Instructions to follow:
Nothing but the lines from the start of the data through the line with "2: (240, 48)" should appear in the answer, each retyped exactly, and pictures should not.

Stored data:
————
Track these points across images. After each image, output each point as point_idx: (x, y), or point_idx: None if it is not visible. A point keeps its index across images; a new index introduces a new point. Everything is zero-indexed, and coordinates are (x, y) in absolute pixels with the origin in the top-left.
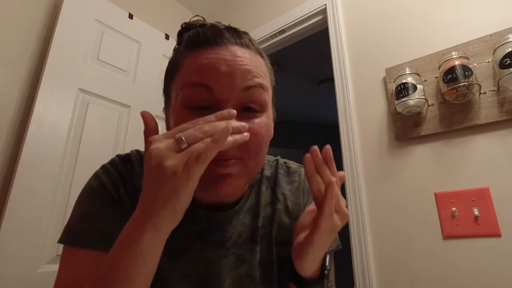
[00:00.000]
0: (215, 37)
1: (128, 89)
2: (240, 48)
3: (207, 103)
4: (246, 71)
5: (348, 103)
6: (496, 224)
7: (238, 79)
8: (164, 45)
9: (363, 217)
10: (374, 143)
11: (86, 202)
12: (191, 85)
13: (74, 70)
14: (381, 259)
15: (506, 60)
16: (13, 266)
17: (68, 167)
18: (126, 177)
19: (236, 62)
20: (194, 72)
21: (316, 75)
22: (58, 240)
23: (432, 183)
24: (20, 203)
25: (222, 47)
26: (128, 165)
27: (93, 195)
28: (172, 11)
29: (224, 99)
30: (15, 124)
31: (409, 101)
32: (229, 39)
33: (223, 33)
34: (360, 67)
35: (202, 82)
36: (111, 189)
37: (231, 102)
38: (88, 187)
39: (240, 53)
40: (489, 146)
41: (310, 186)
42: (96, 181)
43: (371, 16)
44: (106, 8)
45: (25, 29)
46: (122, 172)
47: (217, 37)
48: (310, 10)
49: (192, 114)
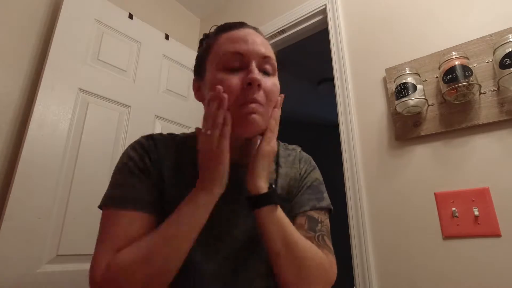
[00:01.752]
0: (239, 24)
1: (128, 89)
2: (254, 31)
3: (238, 65)
4: (264, 45)
5: (348, 103)
6: (496, 224)
7: (259, 48)
8: (164, 45)
9: (363, 217)
10: (374, 143)
11: (117, 174)
12: (227, 54)
13: (74, 70)
14: (381, 259)
15: (506, 60)
16: (13, 266)
17: (68, 167)
18: (150, 151)
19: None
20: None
21: (316, 75)
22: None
23: (432, 183)
24: (20, 203)
25: (244, 30)
26: (151, 142)
27: (123, 168)
28: (172, 11)
29: (250, 60)
30: (15, 124)
31: (409, 101)
32: (249, 26)
33: (244, 22)
34: (360, 67)
35: (235, 50)
36: (138, 160)
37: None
38: (120, 163)
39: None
40: (489, 146)
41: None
42: (126, 157)
43: (371, 16)
44: (106, 8)
45: (25, 29)
46: (146, 147)
47: (240, 23)
48: (310, 10)
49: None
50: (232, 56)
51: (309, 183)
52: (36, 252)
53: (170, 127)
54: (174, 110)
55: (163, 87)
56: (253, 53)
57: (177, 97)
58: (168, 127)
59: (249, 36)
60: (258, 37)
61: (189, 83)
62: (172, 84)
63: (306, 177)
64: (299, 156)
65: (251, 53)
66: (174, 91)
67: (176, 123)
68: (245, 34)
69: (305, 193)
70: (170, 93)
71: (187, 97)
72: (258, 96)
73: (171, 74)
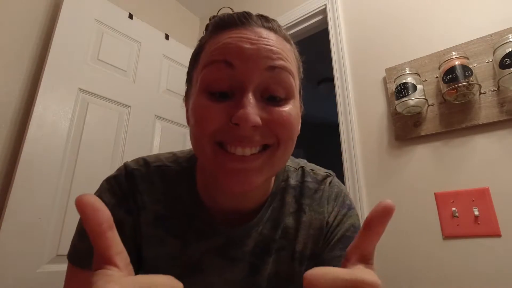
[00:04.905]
0: (241, 18)
1: (128, 89)
2: (266, 30)
3: (228, 86)
4: (270, 51)
5: (348, 103)
6: (496, 224)
7: (261, 57)
8: (164, 45)
9: (363, 217)
10: (374, 143)
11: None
12: (211, 63)
13: (74, 70)
14: (381, 259)
15: (506, 60)
16: (13, 266)
17: (68, 167)
18: (129, 196)
19: (261, 41)
20: (215, 50)
21: (316, 75)
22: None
23: (432, 183)
24: (20, 203)
25: (247, 28)
26: (131, 183)
27: None
28: (172, 11)
29: (246, 79)
30: (15, 124)
31: (409, 101)
32: (256, 21)
33: (250, 15)
34: (360, 67)
35: (223, 58)
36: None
37: (253, 83)
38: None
39: (265, 34)
40: (489, 146)
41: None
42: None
43: (371, 16)
44: (106, 8)
45: (25, 29)
46: (126, 191)
47: (243, 18)
48: (310, 10)
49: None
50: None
51: (339, 234)
52: (36, 252)
53: (170, 127)
54: (174, 110)
55: (163, 87)
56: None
57: (177, 97)
58: (168, 127)
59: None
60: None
61: None
62: (172, 84)
63: (337, 226)
64: (328, 192)
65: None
66: (174, 91)
67: (176, 123)
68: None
69: (334, 248)
70: (170, 93)
71: None
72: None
73: (171, 74)
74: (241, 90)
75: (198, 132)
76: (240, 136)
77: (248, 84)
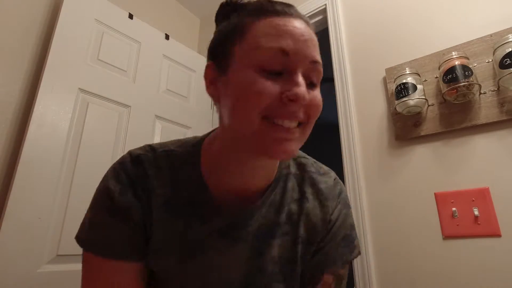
————
Answer for the task:
Track these points across images. After each image, output each point as point_idx: (x, y), or point_idx: None if it is not visible. A point keeps its index across images; a new index introduces a new point. Everything is zero-indexed, and coordinates are (x, y) in absolute pixels with the origin in the top-left.
[00:00.000]
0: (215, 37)
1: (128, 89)
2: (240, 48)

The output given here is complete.